Avis #70 : Le dernier des étés - Alfonso Casas

« De tous les chemins que je n'ai pas parcourus le tien est celui auquel je songe le plus. »

Acheté l'année dernière lors de mon passage à la Foire du livre de Bruxelles, j'ai rapidement dévoré Le dernier des étés d'Alfonso Casas, paru aux éditions Paquet et qui fait partie aujourd'hui de mes romans graphiques préférés.

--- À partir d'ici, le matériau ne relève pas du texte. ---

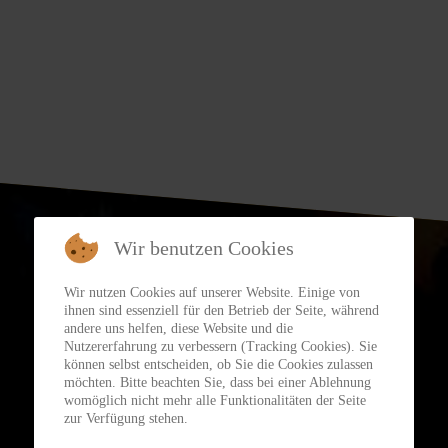
Weiterlesen
Wir benutzen Cookies
Wir nutzen Cookies auf unserer Website. Einige von
ihnen sind essenziell für den Betrieb der Seite, während
andere uns helfen, diese Website und die
Das sind wir
Nutzererfahrung zu verbessern (Tracking Cookies). Sie
können selbst entscheiden, ob Sie die Cookies zulassen
möchten. Bitte beachten Sie, dass bei einer Ablehnung
womöglich nicht mehr alle Funktionalitäten der Seite
zur Verfügung stehen.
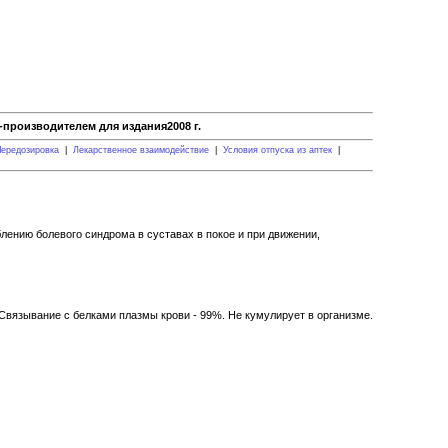
производителем для издания2008 г.
ередозировка
|
Лекарственное взаимодействие
|
Условия отпуска из аптек
|
лению болевого синдрома в суставах в покое и при движении,
Связывание с белками плазмы крови - 99%. Не кумулирует в организме.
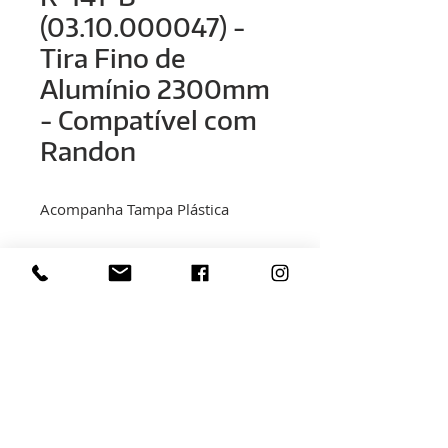
(03.10.000047) -
Tira Fino de
Alumínio 2300mm
- Compatível com
Randon
Acompanha Tampa Plástica
< voltar
Rua Hélio Rizzon, n° 121
Bairro Industrial - São Marcos - RS
(54) 3291-1803
(54) 3291-3213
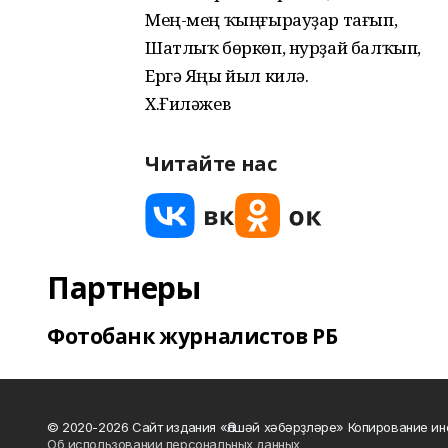
Мең-мең ҡыңғырауҙар тағып,
Шатлыҡ бөркөп, нурҙай балҡып,
Ергә Яңы йыл килә.
Х.Ғиләжев
Читайте нас
Партнеры
Фотобанк журналистов РБ
© 2020-2026 Сайт издания «Әлшәй хәбәрҙләре» Копирование ин
Об использовании персональных данных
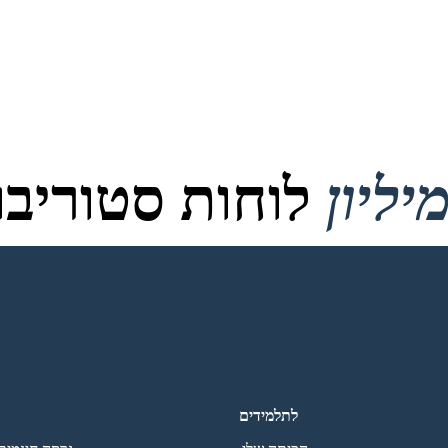
לוחות סטוריבור
לתלמידים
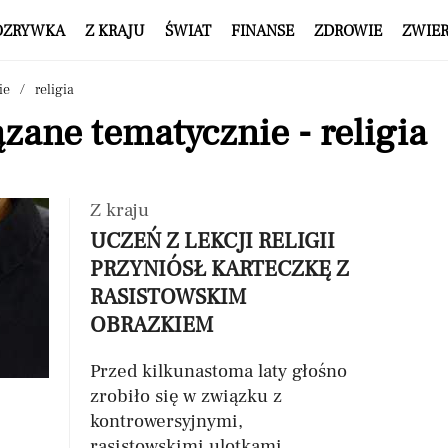
OZRYWKA
Z KRAJU
ŚWIAT
FINANSE
ZDROWIE
ZWIE
ie
religia
zane tematycznie - religia
Z kraju
UCZEŃ Z LEKCJI RELIGII
PRZYNIÓSŁ KARTECZKĘ Z
RASISTOWSKIM
OBRAZKIEM
Przed kilkunastoma laty głośno
zrobiło się w związku z
kontrowersyjnymi,
rasistowskimi ulotkami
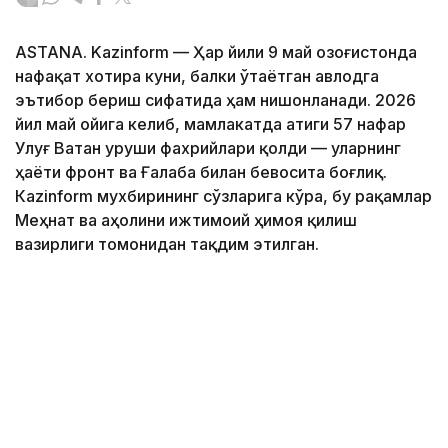
ASTANA. Kazinform — Ҳар йили 9 май Қозоғистонда
нафақат хотира куни, балки ўтаётган авлодга
эътибор бериш сифатида ҳам нишонланади. 2026
йил май ойига келиб, мамлакатда атиги 57 нафар
Улуғ Ватан уруши фахрийлари қолди — уларнинг
ҳаёти фронт ва Ғалаба билан бевосита боғлиқ.
Кazinform мухбирининг сўзларига кўра, бу рақамлар
Меҳнат ва аҳолини ижтимоий ҳимоя қилиш
вазирлиги томонидан тақдим этилган.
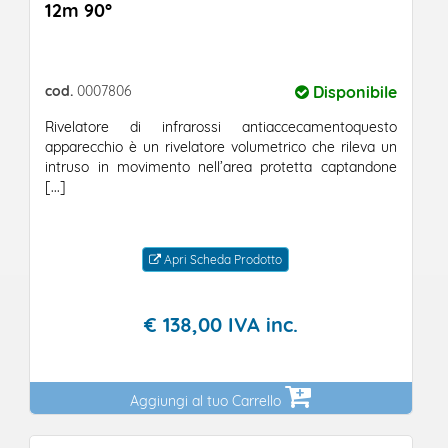
12m 90°
cod.
0007806
Disponibile
Rivelatore di infrarossi antiaccecamentoquesto
apparecchio è un rivelatore volumetrico che rileva un
intruso in movimento nell’area protetta captandone
[...]
Apri Scheda Prodotto
€
138,
00
IVA inc.
Aggiungi al tuo Carrello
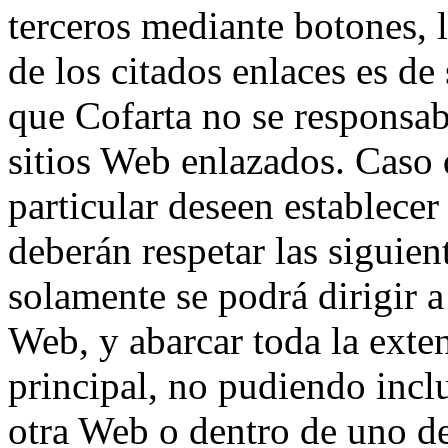
terceros mediante botones, l
de los citados enlaces es de
que Cofarta no se responsab
sitios Web enlazados. Caso
particular deseen establecer
deberán respetar las siguien
solamente se podrá dirigir a
Web, y abarcar toda la exten
principal, no pudiendo incl
otra Web o dentro de uno de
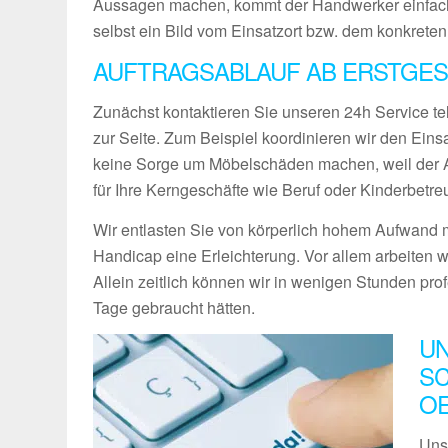
Aussagen machen, kommt der Handwerker einfach
selbst ein Bild vom Einsatzort bzw. dem konkreten
AUFTRAGSABLAUF AB ERSTGES
Zunächst kontaktieren Sie unseren 24h Service te
zur Seite. Zum Beispiel koordinieren wir den Ein
keine Sorge um Möbelschäden machen, weil der Ab
für Ihre Kerngeschäfte wie Beruf oder Kinderbetre
Wir entlasten Sie von körperlich hohem Aufwand m
Handicap eine Erleichterung. Vor allem arbeiten w
Allein zeitlich können wir in wenigen Stunden pro
Tage gebraucht hätten.
UN
SC
O
Uns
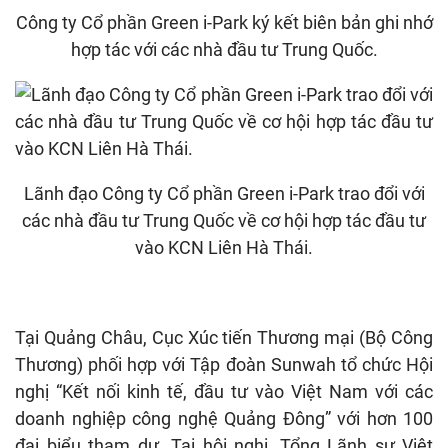
Công ty Cổ phần Green i-Park ký kết biên bản ghi nhớ
hợp tác với các nhà đầu tư Trung Quốc.
Lãnh đạo Công ty Cổ phần Green i-Park trao đổi với
các nhà đầu tư Trung Quốc về cơ hội hợp tác đầu tư
vào KCN Liên Hà Thái.
Tại Quảng Châu, Cục Xúc tiến Thương mại (Bộ Công
Thương) phối hợp với Tập đoàn Sunwah tổ chức Hội
nghị “Kết nối kinh tế, đầu tư vào Việt Nam với các
doanh nghiệp công nghệ Quảng Đông” với hơn 100
đại biểu tham dự. Tại hội nghị, Tổng Lãnh sự Việt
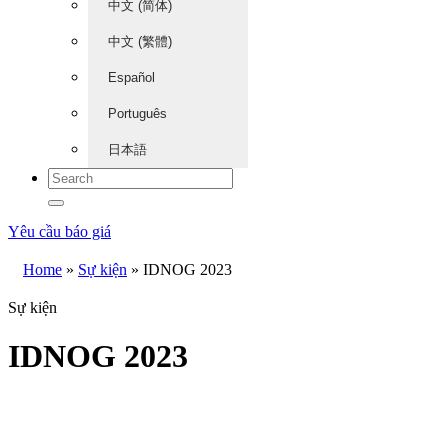
中文 (简体)
中文 (繁體)
Español
Português
日本語
Yêu cầu báo giá
Home
»
Sự kiện
»
IDNOG 2023
Sự kiện
IDNOG 2023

Dani est sur le point de se marier. Moins d'une semaine avant de signer les papiers officialisant cette décision, il retourne dans le village où il a passé tous les étés de son enfance pour un projet d'exposition. Son but est de photographier les endroits qu'il a immortalisés vingt ans plus tôt afin de faire cohabiter le passé et le présent. Mais tout ceci est peut-être un prétexte pour remonter le fil d'une amitié qui s'est interrompue brusquement.

La bande dessinée est un régal pour les yeux dans lequel la chaleur et les couleurs vives des étés passés contrastent avec le noir et blanc du temps présent. Dani est sur le point de prendre l'une des décisions les plus importantes de sa vie en épousant Alex, mais les doutes semblent l'assaillir alors qu'il par sur les traces de « Poil de carotte », un enfant du village aux côtés de qui il a vécu les moments les plus intenses de sa jeunesse.

La nostalgie est au cœur de cet album qui rend poreuses les frontières entre les souvenirs et le présent jusque dans la forme même du livre. À plusieurs reprises, un papier calque assure la transition entre les instants passés et présents, laissant entrevoir comme le temps peut parfois changer notre perception des choses.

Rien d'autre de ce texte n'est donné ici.